■ Extract to read:
--- START ---

I love every word of this article, Nathan, but you didn't write this--or anything like it--before a heartless "despot" (your words) was elected. White Catholics supported Trump over Clinton 60% to 37%, and, no doubt, most of America's readership falls in that demographic. If you had written so powerfully in October, maybe you could have changed some minds. As you so rightly point out, Trump's policies will hurt, perhaps kill, many people yet unborn, all over the world, but the Catholic church has supported Republicans, even one 2x divorced and an admitted adulterer, because of its limited view of the "right to life." If your son reads this article someday, he should also know that YOU had a forum with a critical audience to say something before before November 8, 2016, and you did not use it when it mattered. I am sorry I have to write this, because your words here are great, but we both have to admit it's more than a little late.

James Haraldson
7 years 6 months ago

Yeah right. Like anyone at America actually cares about the unborn, or the truth for that matter. Certainly not when they characterize the environmental benefits of increased economic activity yields in the long term as a "war" against the environment.

Stuart Meisenzahl
7 years 6 months ago

Nathan
Another overwrought piece filled with phrases like "This war-the war of one generation on those that follow it". Your misplaced admiration for the Palestinian Mother putting her children out in front of potential danger reminds one of the Islamist mothers praising their children for becoming suicide bombers. Such an Honor for the family to have such a martyr!

You give the Paris Agreement a status that it's signatories have deliberately refused to give it.....a status that belies your sense of loss.
It is not binding.!

--- END ---

■ Task set:
1) Update the stretch of the comment thread from "James Haraldson" through "against the environment.", changing "truth" to "facts".
2) Answer these questions about the comment thread.
(a) According to the first comment, by what percentages did White Catholics support Trump over Clinton?
(b) Before what date does the first comment say Nathan should have spoken up?
(c) What does Stuart Meisenzahl say the Paris Agreement is not?
The entries that come next are separate material and have no connection to the comment thread.

■ Source material:
--- START ---

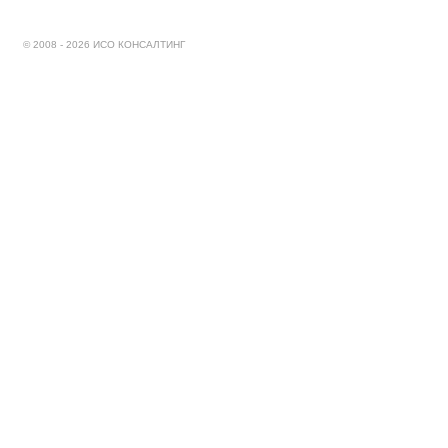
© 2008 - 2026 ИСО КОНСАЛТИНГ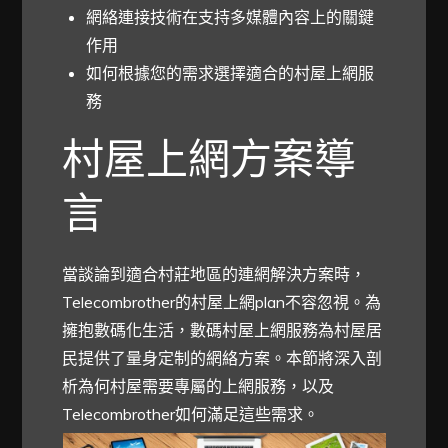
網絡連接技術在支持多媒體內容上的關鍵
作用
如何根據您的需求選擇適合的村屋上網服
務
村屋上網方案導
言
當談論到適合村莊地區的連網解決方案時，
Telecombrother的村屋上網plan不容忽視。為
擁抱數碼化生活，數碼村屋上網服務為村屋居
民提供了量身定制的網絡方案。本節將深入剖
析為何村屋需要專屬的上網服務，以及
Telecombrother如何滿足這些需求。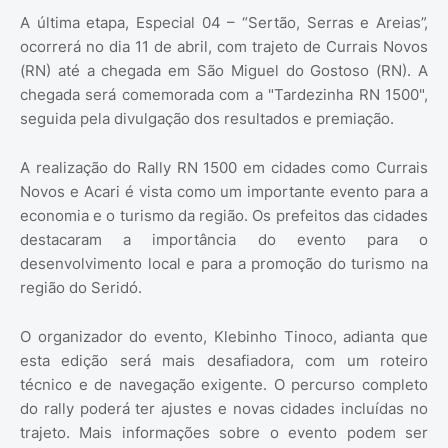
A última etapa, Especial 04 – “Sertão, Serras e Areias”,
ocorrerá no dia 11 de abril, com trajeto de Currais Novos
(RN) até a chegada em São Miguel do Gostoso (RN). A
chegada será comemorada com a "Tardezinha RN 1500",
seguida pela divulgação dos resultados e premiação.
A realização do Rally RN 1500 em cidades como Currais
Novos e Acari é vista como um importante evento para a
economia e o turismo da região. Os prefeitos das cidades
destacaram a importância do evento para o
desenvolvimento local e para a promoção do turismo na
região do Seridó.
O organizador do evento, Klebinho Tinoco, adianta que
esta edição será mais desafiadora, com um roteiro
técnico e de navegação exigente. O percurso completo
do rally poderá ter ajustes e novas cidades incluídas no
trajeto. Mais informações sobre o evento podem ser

--- END ---

■ Answers by item number:
1)
James Haraldson
7 years 6 months ago

Yeah right. Like anyone at America actually cares about the unborn, or the facts for that matter. Certainly not when they characterize the environmental benefits of increased economic activity yields in the long term as a "war" against the environment.

2)
(a) 60% to 37%
(b) November 8, 2016
(c) Binding